The project has a pytest suite covering pure-logic components and the web routes. Tests don't require a YardStick One or any USB hardware — conftest.py stubs rflib so tests run anywhere.

pip install -e .[dev]
pytest                       # all 131 tests, ~1 second
pytest tests/test_imports.py # just the "no undefined names" AST check
pytest -v                    # verbose (lists every test)

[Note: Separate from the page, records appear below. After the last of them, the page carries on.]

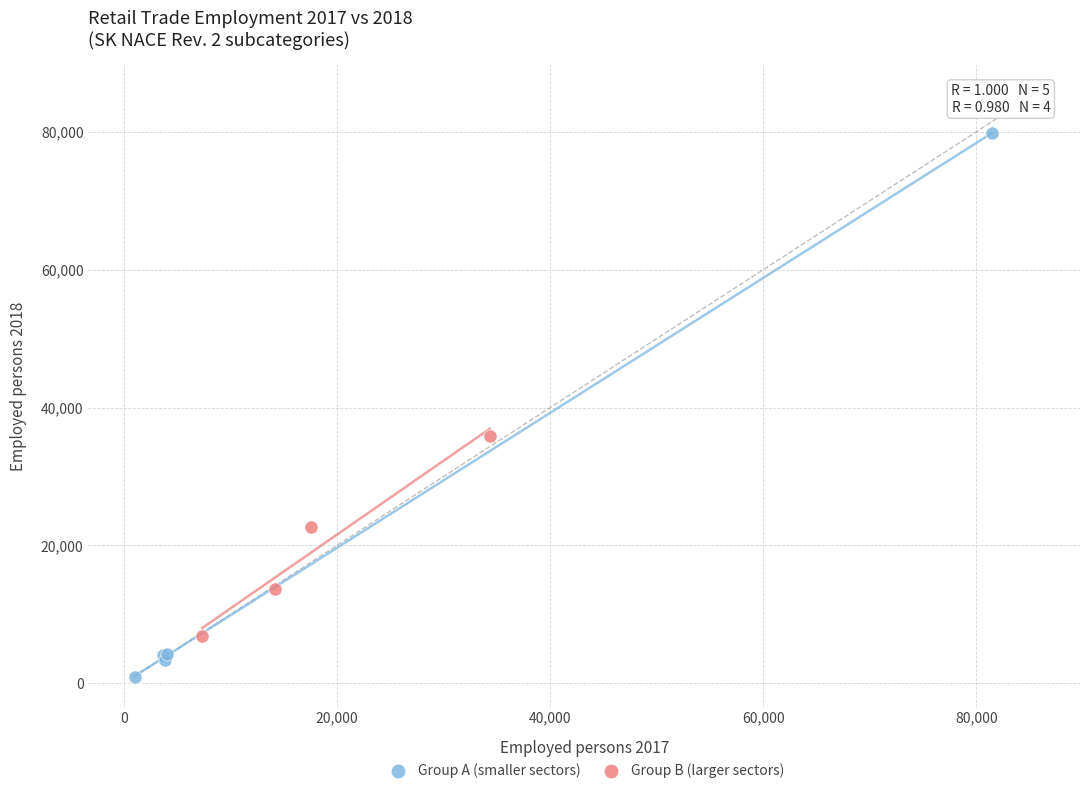

Which series reaches the minimum Y coordinate?

Group A (smaller sectors)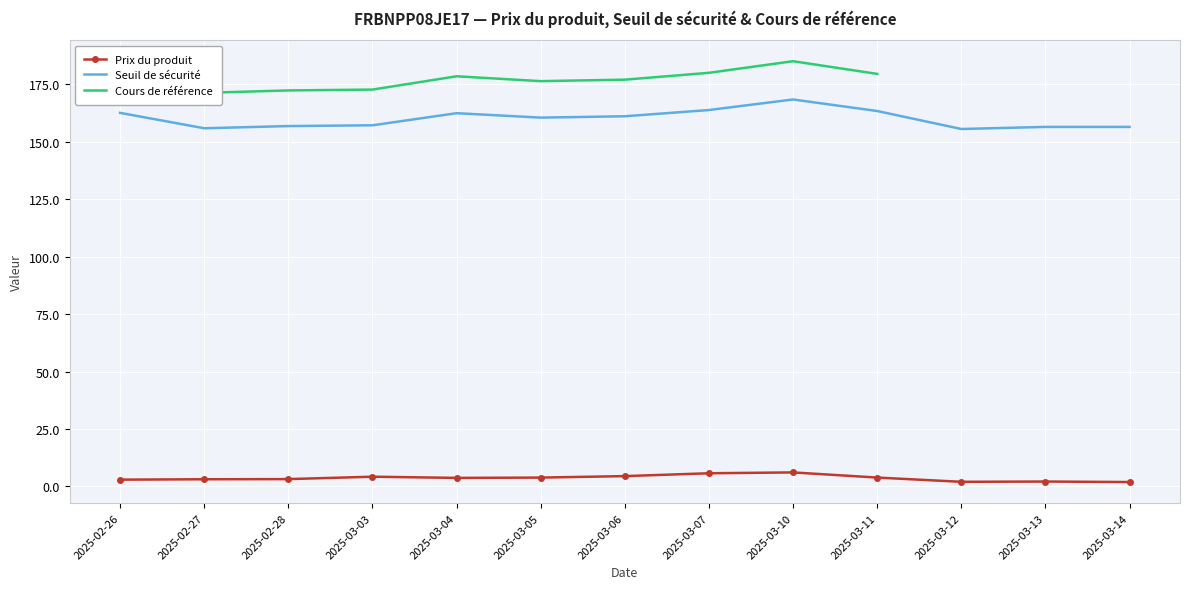

What is the difference between the Seuil de sécurité values at 2025-03-12 and 2025-02-27?

0.3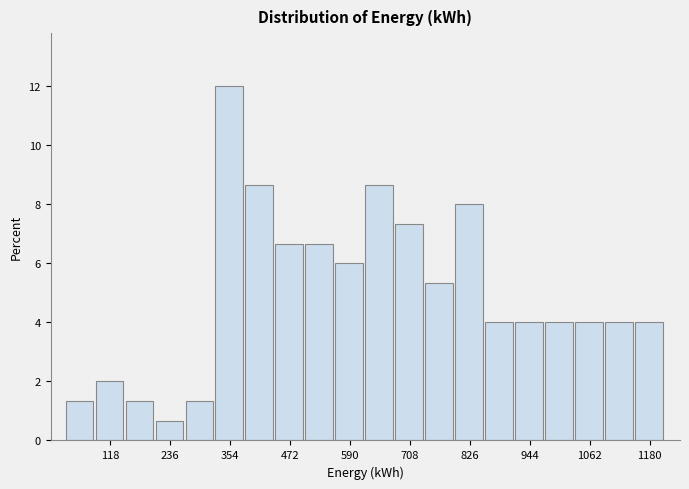

Read against the x-axis, roughly where is the centre of the tallest bar?

360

• test_imports.py — every module imports cleanly, AND every function body's Name references resolve. This catches refactor regressions where an import gets dropped but the reference is inside a method (so plain import foo doesn't fail). This test would have caught the missing from rich.align import Align that came up after the monolith-to-package split.
• test_analyzer.py — PacketAnalyzer pure functions: Shannon entropy, preamble detection, Hamming distance, byte histograms, common prefix, end-to-end analyze() contract.
• test_scanner.py — Scanner static methods: the noise filter (locked in after two separate bug-fixes), JSON/JSONL capture file loading, RSSI-to-dBm conversion.
• test_tui_helpers.py — _parse_multiselect (select packets to transmit: "1,3-5,all"), _trim_zeros, _bytes_to_bitstring.
• test_web_routes.py — Flask test client against every route: path-traversal rejection, 404/409 cases, sibling-file (.jsonl + .json) handling on rename/delete.
• test_bootstrap.py — PEP 668 detection, Windows vs POSIX venv paths.

Python imports are lazy about function bodies. import foo doesn't check whether foo.bar() references a name that exists — it just loads the module. The NameError only fires when bar() actually runs. This bites hard during refactors: extract a class into a new module, forget one of its import dependencies, tests pass, CI passes, sudo python ys1_scanner.py passes the menu but crashes the moment you hit the scan button.

The AST test walks every function body and checks that every Name reference in Load context resolves to a builtin, module-level define, enclosing function's local, comprehension target, or its own local. If you delete from rich.align import Align from tui.py, the test fails at tui.py:263 undefined name 'Align' in TuiApp._show_header() — pointing at the exact file, line, and method. Costs milliseconds; catches a class of bug that would otherwise only show up in the user's terminal.